User:Davidmhoward

David M Howard is a professor of Electronic Engineering. He was head hunted to move from being a professor of Music Technology in the Department of Electronics at the University of York, UK in 2017 to become the Founding Professor of a brand new Department of Electronic Engineering at Royal Holloway, University of London in the UK. His first task was to design a new building, later named the Shilling Building after Beatrice Shilling, an engineer who provided a simple-to-fit ingenious solution to fuel starvation in the Rolls Royce Merlin engine in diving Spitfires and Hurricanes during the Second World War.

His vision for the new Department of Electronic Engineering was to place creativity at the heart of electronic engineering - if the product is going to sell, people must be fascinated by it. The Department runs under the motto: Creativity first science follows.

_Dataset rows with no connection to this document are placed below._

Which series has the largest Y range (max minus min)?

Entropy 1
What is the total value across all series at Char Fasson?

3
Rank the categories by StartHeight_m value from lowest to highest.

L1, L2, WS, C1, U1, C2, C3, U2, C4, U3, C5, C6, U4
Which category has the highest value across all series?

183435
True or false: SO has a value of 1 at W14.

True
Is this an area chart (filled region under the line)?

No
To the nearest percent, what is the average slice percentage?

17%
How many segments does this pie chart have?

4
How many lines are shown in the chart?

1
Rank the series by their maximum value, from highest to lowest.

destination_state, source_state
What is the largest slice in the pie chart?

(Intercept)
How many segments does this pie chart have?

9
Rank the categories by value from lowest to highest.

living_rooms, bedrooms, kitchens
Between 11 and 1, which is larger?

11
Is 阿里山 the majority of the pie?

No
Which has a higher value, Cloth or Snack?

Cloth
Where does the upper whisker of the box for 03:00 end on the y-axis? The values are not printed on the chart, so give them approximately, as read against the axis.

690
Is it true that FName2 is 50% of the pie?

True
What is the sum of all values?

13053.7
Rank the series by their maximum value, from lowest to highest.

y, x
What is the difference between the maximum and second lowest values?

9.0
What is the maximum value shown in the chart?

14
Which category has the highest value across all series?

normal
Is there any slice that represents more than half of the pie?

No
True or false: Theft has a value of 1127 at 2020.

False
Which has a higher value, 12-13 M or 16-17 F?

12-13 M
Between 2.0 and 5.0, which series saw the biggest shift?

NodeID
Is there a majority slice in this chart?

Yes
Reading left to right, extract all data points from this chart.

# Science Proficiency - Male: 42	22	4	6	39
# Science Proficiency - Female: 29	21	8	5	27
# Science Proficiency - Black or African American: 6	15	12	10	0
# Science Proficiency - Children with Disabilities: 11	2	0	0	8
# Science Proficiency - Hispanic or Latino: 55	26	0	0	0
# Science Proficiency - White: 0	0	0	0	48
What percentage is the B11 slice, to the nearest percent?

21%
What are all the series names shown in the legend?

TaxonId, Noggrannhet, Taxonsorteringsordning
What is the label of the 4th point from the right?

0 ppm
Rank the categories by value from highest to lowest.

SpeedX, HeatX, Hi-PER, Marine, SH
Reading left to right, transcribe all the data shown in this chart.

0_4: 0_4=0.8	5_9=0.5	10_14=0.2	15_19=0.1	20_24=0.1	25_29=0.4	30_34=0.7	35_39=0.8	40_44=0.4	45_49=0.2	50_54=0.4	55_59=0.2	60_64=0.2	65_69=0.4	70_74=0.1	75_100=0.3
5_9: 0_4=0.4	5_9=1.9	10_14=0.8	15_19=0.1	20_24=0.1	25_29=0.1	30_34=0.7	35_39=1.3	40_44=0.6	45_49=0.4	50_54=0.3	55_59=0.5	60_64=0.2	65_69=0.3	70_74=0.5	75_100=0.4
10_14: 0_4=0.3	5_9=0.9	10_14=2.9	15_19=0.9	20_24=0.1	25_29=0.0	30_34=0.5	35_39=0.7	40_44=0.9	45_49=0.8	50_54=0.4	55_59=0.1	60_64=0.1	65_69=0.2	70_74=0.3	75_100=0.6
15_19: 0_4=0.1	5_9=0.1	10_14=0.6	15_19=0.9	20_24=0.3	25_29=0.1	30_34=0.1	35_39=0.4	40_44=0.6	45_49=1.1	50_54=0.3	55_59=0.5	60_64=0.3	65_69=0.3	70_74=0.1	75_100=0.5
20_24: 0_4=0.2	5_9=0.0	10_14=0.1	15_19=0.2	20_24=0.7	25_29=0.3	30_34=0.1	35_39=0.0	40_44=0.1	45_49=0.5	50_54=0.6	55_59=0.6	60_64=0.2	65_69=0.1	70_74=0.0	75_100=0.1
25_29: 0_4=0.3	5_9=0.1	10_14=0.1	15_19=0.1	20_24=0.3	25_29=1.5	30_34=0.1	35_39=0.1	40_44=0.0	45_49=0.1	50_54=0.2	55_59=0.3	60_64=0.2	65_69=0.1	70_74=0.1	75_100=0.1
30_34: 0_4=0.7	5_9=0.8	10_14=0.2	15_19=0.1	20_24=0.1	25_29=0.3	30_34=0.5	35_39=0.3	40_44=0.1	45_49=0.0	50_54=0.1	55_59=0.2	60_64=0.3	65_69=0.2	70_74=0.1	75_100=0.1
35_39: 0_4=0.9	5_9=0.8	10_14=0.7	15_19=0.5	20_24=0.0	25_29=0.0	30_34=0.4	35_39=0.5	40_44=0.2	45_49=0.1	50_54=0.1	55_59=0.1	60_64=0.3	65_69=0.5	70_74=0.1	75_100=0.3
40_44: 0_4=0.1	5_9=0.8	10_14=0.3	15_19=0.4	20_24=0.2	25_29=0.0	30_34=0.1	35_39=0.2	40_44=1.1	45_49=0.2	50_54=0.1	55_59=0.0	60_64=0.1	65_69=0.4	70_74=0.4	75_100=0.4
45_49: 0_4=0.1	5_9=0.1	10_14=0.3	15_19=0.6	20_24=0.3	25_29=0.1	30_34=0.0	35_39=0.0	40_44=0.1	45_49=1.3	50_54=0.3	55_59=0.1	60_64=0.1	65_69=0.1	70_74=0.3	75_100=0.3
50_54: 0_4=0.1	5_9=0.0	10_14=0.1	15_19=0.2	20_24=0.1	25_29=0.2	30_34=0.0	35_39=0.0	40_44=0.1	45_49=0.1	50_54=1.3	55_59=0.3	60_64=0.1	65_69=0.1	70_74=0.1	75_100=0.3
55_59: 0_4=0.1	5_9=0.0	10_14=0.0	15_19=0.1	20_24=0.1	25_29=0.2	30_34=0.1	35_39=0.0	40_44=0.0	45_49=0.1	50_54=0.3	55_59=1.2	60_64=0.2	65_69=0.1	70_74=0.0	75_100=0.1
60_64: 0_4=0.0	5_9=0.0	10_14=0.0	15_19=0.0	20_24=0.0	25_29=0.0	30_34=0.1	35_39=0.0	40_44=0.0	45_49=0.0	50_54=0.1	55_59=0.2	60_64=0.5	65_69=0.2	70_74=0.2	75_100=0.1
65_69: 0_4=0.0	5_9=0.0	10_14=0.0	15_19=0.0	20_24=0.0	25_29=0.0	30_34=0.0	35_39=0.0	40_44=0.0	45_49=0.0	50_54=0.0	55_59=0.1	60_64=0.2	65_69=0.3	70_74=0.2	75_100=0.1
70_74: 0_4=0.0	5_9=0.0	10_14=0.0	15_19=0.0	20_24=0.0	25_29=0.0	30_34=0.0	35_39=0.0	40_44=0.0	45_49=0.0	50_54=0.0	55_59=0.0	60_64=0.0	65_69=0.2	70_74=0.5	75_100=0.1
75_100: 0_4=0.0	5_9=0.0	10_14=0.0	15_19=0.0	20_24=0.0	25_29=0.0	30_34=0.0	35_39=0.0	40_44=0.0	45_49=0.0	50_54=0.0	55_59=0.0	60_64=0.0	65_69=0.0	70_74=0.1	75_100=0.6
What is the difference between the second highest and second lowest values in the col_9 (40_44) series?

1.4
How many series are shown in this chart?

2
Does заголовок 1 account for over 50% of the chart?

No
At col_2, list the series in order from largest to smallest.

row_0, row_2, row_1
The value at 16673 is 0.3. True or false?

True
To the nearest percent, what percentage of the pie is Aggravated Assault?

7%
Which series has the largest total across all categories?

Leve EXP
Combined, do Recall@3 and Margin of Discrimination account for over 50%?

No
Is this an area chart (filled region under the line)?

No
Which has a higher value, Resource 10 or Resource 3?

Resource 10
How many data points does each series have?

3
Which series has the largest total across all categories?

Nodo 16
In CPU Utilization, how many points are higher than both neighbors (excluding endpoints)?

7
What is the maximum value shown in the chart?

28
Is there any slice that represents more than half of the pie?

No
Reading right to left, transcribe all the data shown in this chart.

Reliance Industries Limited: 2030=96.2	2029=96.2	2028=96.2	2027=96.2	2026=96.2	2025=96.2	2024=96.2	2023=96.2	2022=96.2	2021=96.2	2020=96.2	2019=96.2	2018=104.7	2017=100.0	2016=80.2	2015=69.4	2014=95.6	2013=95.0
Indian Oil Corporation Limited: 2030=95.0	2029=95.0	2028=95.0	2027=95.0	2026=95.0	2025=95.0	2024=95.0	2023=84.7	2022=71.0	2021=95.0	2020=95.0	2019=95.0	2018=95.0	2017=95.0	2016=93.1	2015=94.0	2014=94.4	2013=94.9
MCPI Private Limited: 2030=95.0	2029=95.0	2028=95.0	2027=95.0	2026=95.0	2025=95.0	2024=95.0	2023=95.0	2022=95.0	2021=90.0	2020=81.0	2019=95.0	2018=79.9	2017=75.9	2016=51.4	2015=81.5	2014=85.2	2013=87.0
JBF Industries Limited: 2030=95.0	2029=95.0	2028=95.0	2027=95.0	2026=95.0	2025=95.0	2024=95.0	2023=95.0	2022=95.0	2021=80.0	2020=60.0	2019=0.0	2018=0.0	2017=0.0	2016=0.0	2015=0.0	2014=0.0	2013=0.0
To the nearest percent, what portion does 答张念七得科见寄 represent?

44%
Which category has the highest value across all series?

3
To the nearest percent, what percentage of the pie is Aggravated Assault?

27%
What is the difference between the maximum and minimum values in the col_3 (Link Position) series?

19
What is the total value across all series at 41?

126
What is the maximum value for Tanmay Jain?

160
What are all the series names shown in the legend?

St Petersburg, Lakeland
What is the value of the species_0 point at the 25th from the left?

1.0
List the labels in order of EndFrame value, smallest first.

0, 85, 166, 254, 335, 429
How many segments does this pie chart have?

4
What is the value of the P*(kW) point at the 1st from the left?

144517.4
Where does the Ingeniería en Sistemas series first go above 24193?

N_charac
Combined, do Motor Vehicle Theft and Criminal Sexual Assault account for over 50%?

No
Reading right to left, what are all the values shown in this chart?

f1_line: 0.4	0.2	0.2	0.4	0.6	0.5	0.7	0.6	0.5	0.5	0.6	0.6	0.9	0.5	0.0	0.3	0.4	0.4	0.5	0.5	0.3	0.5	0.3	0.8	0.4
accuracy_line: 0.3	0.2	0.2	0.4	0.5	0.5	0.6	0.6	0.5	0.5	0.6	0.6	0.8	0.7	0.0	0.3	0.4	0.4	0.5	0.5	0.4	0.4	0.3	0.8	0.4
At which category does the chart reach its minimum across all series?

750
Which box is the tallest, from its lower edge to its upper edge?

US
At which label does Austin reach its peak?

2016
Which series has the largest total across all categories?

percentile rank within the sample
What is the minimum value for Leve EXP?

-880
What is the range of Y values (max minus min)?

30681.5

David's academic career started with a BSc in Electrical and Electronic Engineering at University College London in 1977, followed by a PhD in single channel cochlear implant hearing aids in UCL's Department of Phonetics and Linguistics at UCL in. Post PhD, he gained a lectureship there to teach on a new BSc in Speech Sciences to teach a voice sciences laboratory based course. He moved to the University of York to teach on a new BSc in Music Technology in 1990, becoming Head of Department in 1996. He remained at York until he joined Royal Holloway.

David's research brings together electronic engineering with applications in speech, music and singing analysis and synthesis. Of particular interest has been the changes that occur in a voice when it is trained, how computers might be used to provide real-time visual feedback to aid that training process, perception of pitch, voice synthesis, and latterly, the implementation of his Vocal Tract Organ (a keyboard or pitch slider instrument that uses 3-D prints of vocal tract shapes for vowels as its 'pipes'. He has worked for a number of years with Professor Graham welch (Institute of Education, London) on the WinSingad system which provides real-time displays of voice features and is used in voice training.

David was bought out of teaching by the Engineering and Physical Sciences Research Council (EPSRC) in the UK to promote science, technology and engineering - see YouTube [1]. David was an on-screen acoustics of singing consultant for the BBC TV programme 'Castrato' which was first broadcast on 26th June 2007. David was the presenter for the BBC TV programme 'The Voice' which was first broadcast on 20th January 2008.

David lead the work to synthesise a vowel from the 3000-year-old Mummy, Nesyamun in 2020 (https://www.nature.com/articles/s41598-019-56316-y) which resulted in an invitation to give a TEDx talk in Vienna based around that work. This talk was later uprated to an international Ted talk (https://www.ted.com/talks/david_m_howard_can_we_recreate_the_voice_of_a_3_000_year_old_mummy).

David plays the organ and is currently organist at St. Mary's Thorpe (near Thorpe Park) and Musical Director of Feltham Choral Society which gives three concerts per annum. When in York, he sang as a Deputy Tenor Songman in York Minster and he conducted the Beningbrough Singers, a 12-strong a capella singing group that sang concerts in the York area and he conducted the Vale of York Voices, a York Minster auxiliary choir that sang monthly evensongs in the Minster. David is married with two children.